Task :: Please give the entries again in full and exactly, without any picture.

Source material ::

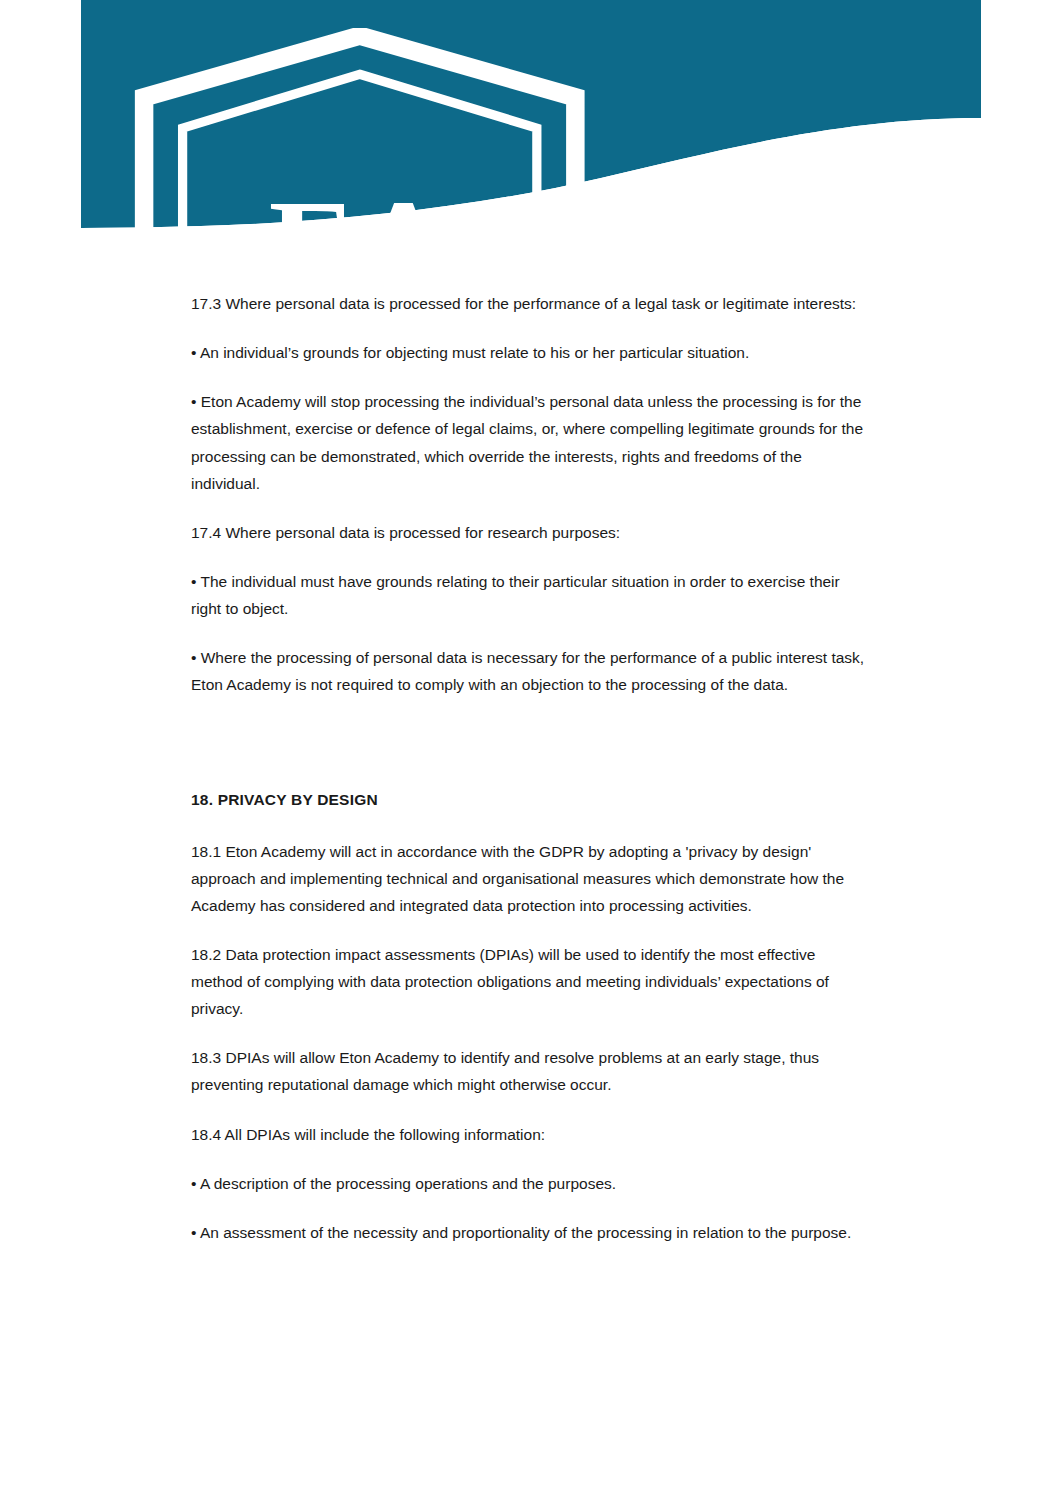EA Eton Academy
17.3 Where personal data is processed for the performance of a legal task or legitimate interests:
• An individual’s grounds for objecting must relate to his or her particular situation.
• Eton Academy will stop processing the individual’s personal data unless the processing is for the establishment, exercise or defence of legal claims, or, where compelling legitimate grounds for the processing can be demonstrated, which override the interests, rights and freedoms of the individual.
17.4 Where personal data is processed for research purposes:
• The individual must have grounds relating to their particular situation in order to exercise their right to object.
• Where the processing of personal data is necessary for the performance of a public interest task, Eton Academy is not required to comply with an objection to the processing of the data.
18. PRIVACY BY DESIGN
18.1 Eton Academy will act in accordance with the GDPR by adopting a 'privacy by design' approach and implementing technical and organisational measures which demonstrate how the Academy has considered and integrated data protection into processing activities.
18.2 Data protection impact assessments (DPIAs) will be used to identify the most effective method of complying with data protection obligations and meeting individuals’ expectations of privacy.
18.3 DPIAs will allow Eton Academy to identify and resolve problems at an early stage, thus preventing reputational damage which might otherwise occur.
18.4 All DPIAs will include the following information:
• A description of the processing operations and the purposes.
• An assessment of the necessity and proportionality of the processing in relation to the purpose.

Response to this task ::
EA Eton Academy
17.3 Where personal data is processed for the performance of a legal task or legitimate interests:
• An individual’s grounds for objecting must relate to his or her particular situation.
• Eton Academy will stop processing the individual’s personal data unless the processing is for the establishment, exercise or defence of legal claims, or, where compelling legitimate grounds for the processing can be demonstrated, which override the interests, rights and freedoms of the individual.
17.4 Where personal data is processed for research purposes:
• The individual must have grounds relating to their particular situation in order to exercise their right to object.
• Where the processing of personal data is necessary for the performance of a public interest task, Eton Academy is not required to comply with an objection to the processing of the data.
18. PRIVACY BY DESIGN
18.1 Eton Academy will act in accordance with the GDPR by adopting a 'privacy by design' approach and implementing technical and organisational measures which demonstrate how the Academy has considered and integrated data protection into processing activities.
18.2 Data protection impact assessments (DPIAs) will be used to identify the most effective method of complying with data protection obligations and meeting individuals’ expectations of privacy.
18.3 DPIAs will allow Eton Academy to identify and resolve problems at an early stage, thus preventing reputational damage which might otherwise occur.
18.4 All DPIAs will include the following information:
• A description of the processing operations and the purposes.
• An assessment of the necessity and proportionality of the processing in relation to the purpose.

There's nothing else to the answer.